[Exercise data]:
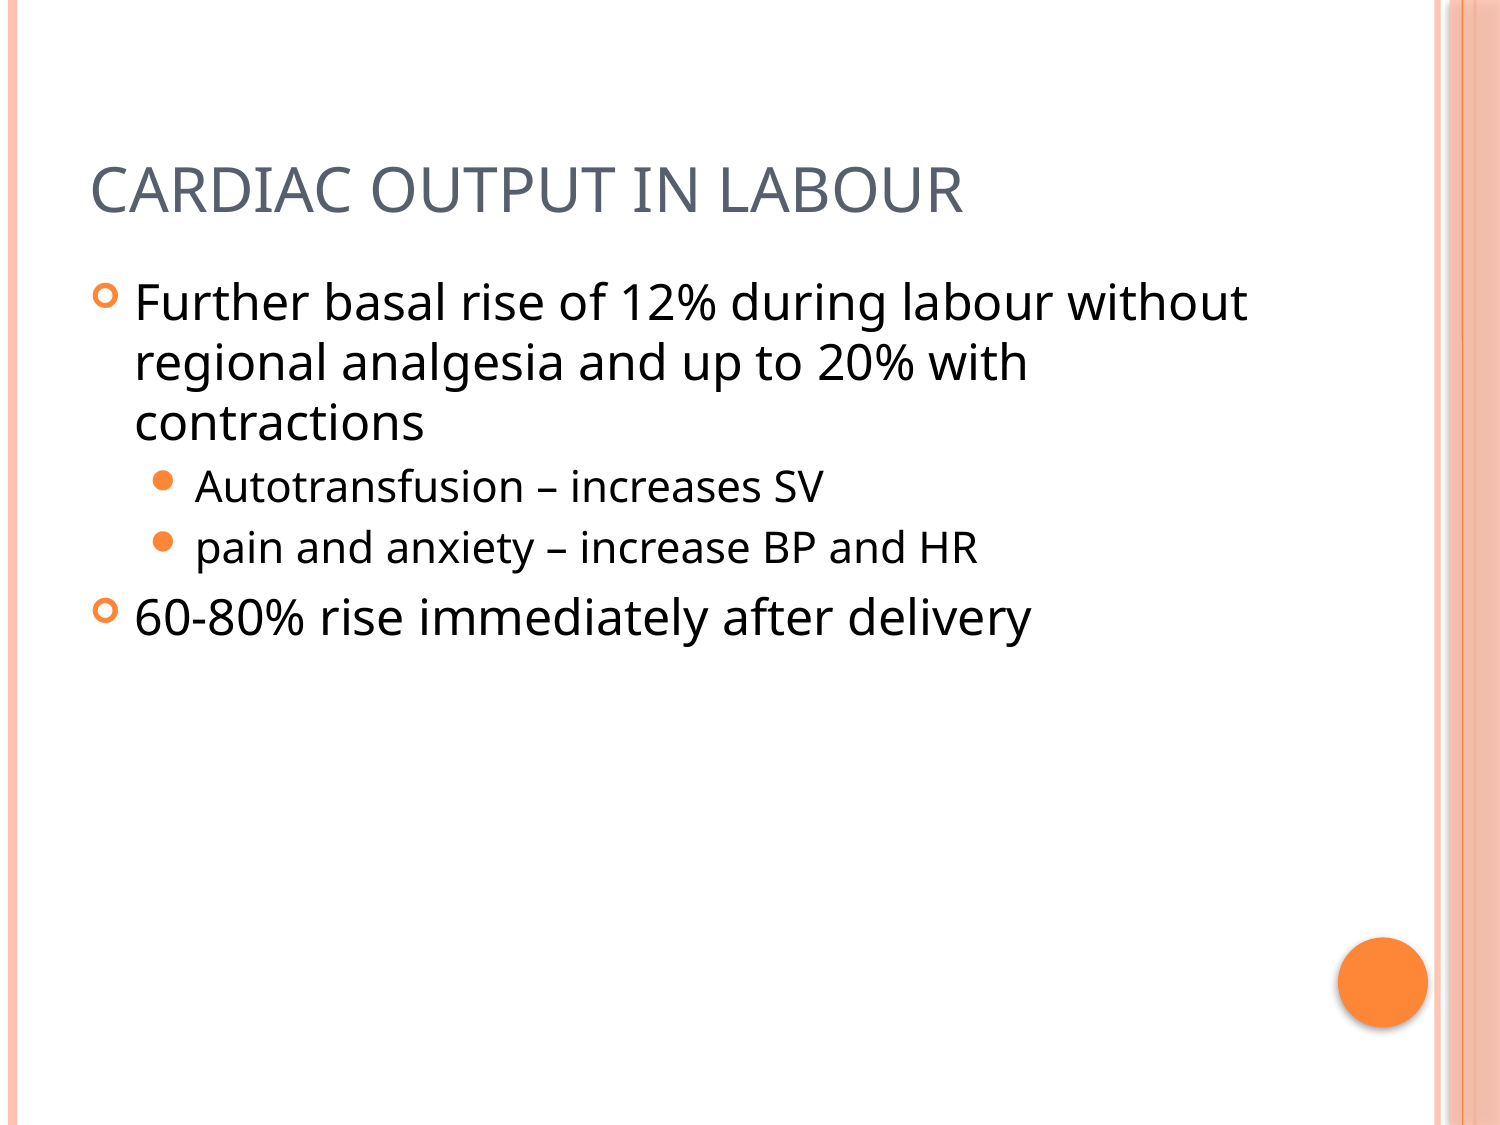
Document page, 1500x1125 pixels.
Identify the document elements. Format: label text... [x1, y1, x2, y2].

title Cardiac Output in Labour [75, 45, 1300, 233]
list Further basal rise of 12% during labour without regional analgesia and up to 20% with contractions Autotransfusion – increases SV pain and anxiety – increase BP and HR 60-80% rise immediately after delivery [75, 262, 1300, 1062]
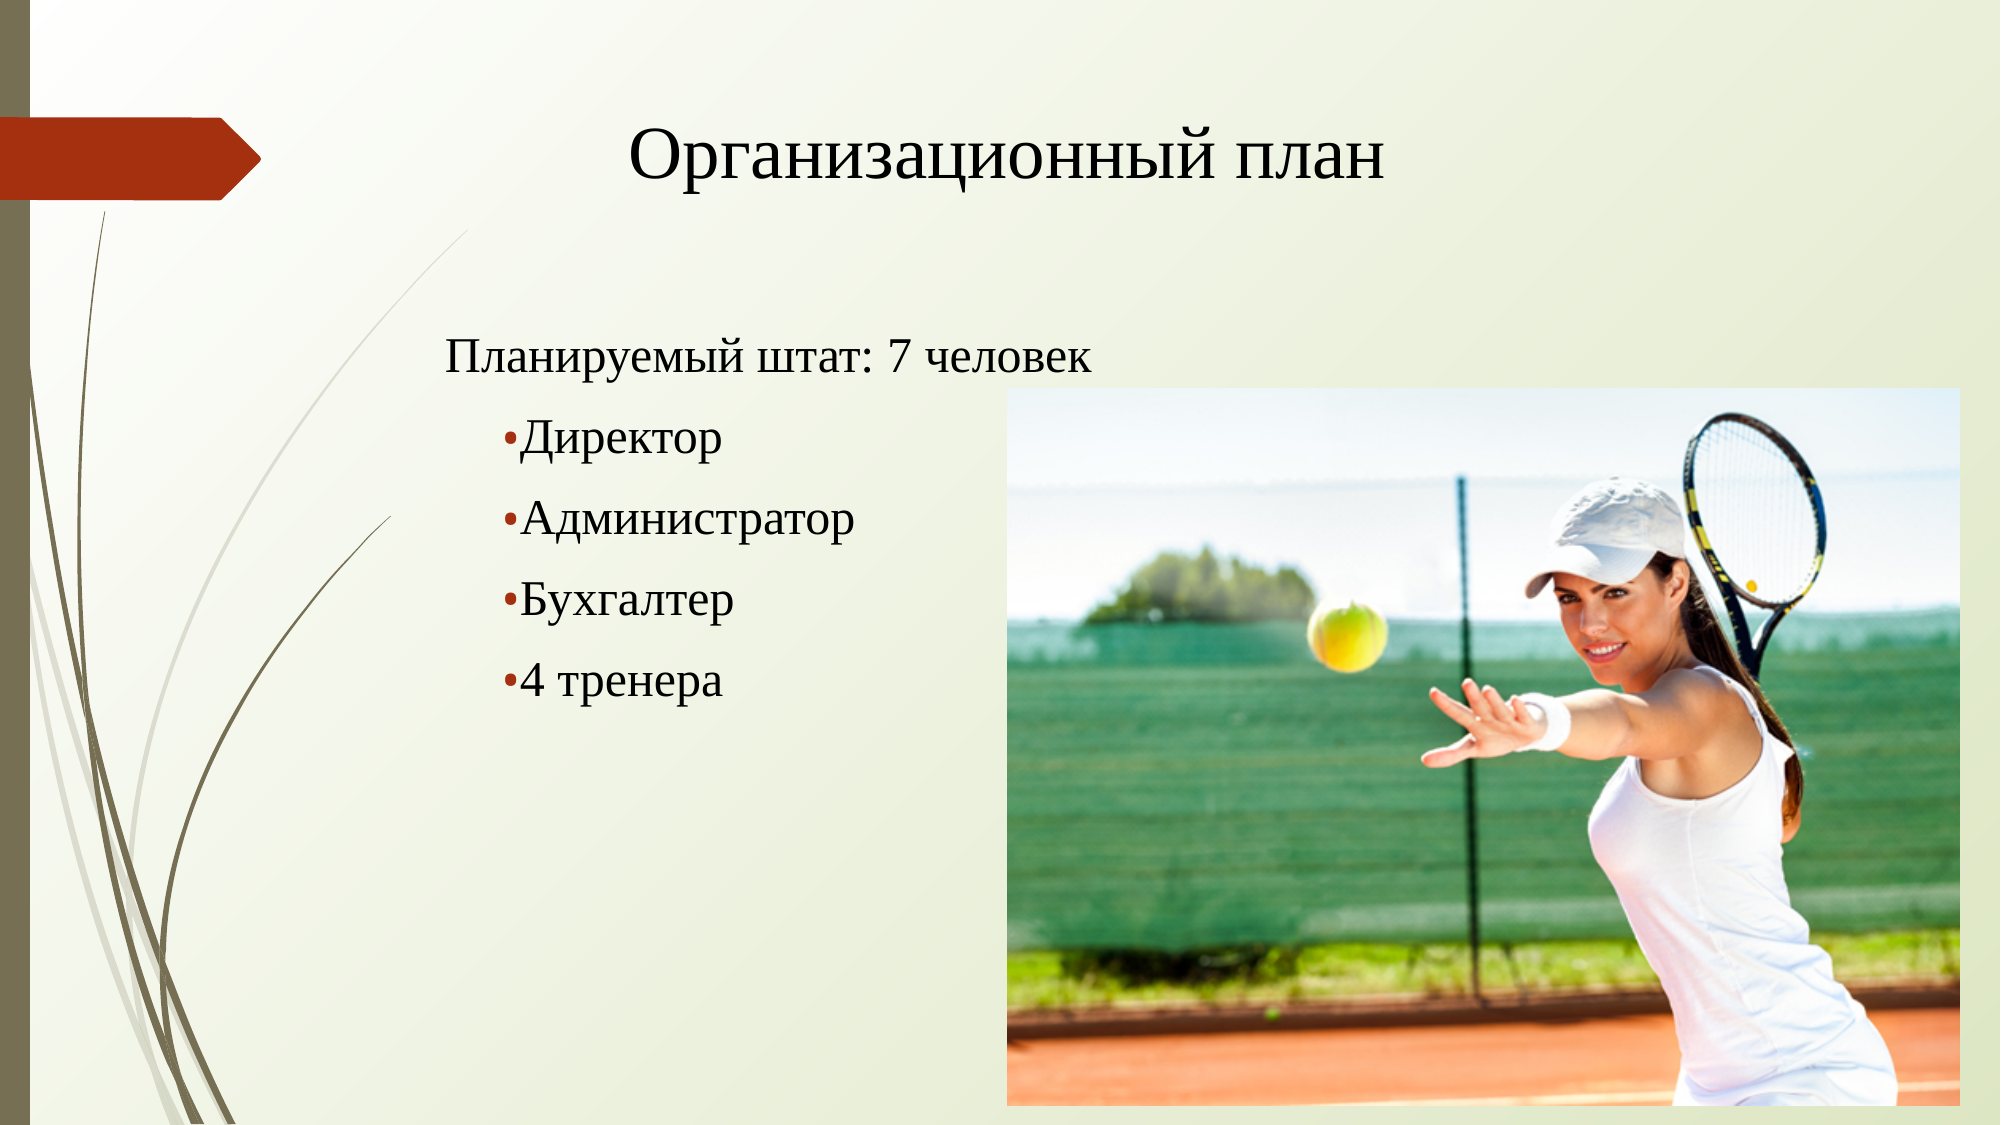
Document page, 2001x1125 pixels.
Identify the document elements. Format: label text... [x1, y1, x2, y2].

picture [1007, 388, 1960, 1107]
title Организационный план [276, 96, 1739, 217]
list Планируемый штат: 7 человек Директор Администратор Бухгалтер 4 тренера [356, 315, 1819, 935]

==

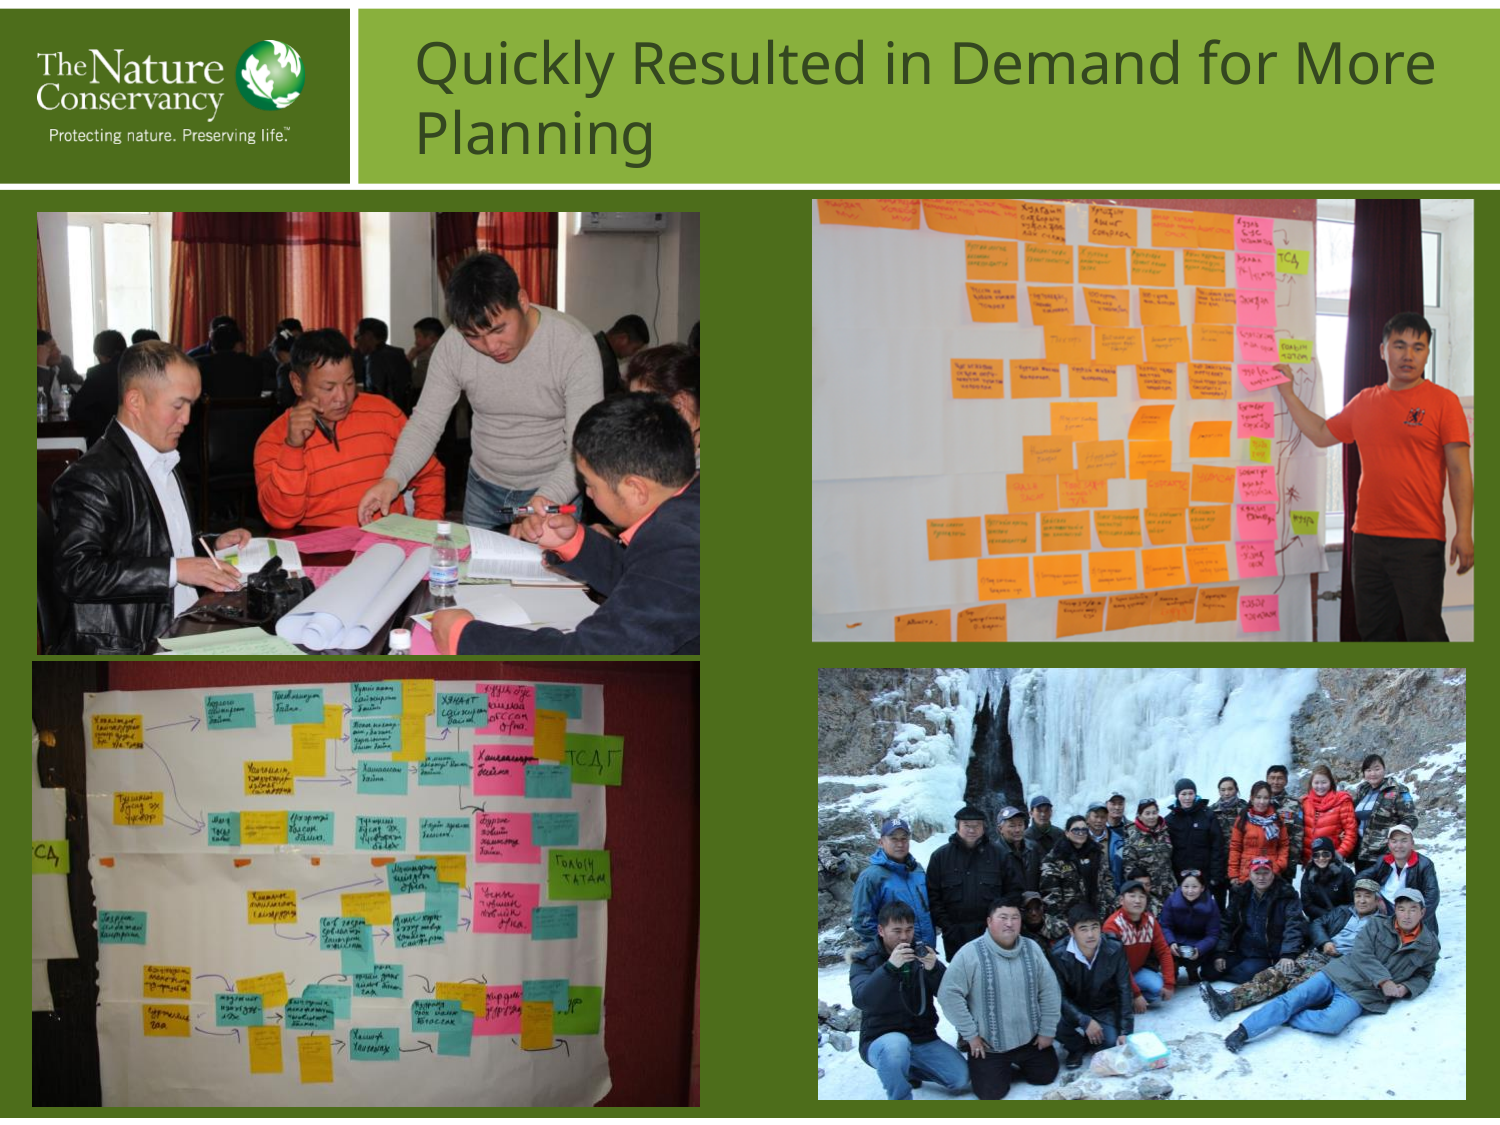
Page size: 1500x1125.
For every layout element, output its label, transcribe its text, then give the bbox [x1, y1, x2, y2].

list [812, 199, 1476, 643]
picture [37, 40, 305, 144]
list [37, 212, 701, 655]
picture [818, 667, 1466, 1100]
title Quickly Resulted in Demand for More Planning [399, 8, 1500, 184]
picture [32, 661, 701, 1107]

[Problem to solve]: Among the lines of the records above, count those containing the word "pixels", then give the number by itself.

[Written response]: 2